• [What you should do]: Convert the portion of the data that begins at its first line and ends with the line containing "habitation, santé, professionnelle..." into a numbered list, omitting any blank lines.

---------- Available data ----------

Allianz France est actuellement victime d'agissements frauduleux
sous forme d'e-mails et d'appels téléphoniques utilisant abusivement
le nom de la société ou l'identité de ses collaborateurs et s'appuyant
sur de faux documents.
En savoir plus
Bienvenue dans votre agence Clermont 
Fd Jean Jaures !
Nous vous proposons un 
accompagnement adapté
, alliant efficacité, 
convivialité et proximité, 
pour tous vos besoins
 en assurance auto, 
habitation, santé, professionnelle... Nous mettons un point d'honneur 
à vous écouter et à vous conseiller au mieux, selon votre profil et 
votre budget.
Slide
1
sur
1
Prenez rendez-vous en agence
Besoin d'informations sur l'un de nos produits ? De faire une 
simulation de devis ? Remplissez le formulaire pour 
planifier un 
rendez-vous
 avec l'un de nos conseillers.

----------

• [Task response]:
1. Allianz France est actuellement victime d'agissements frauduleux
2. sous forme d'e-mails et d'appels téléphoniques utilisant abusivement
3. le nom de la société ou l'identité de ses collaborateurs et s'appuyant
4. sur de faux documents.
5. En savoir plus
6. Bienvenue dans votre agence Clermont 
7. Fd Jean Jaures !
8. Nous vous proposons un 
9. accompagnement adapté
10. , alliant efficacité, 
11. convivialité et proximité, 
12. pour tous vos besoins
13.  en assurance auto, 
14. habitation, santé, professionnelle... Nous mettons un point d'honneur 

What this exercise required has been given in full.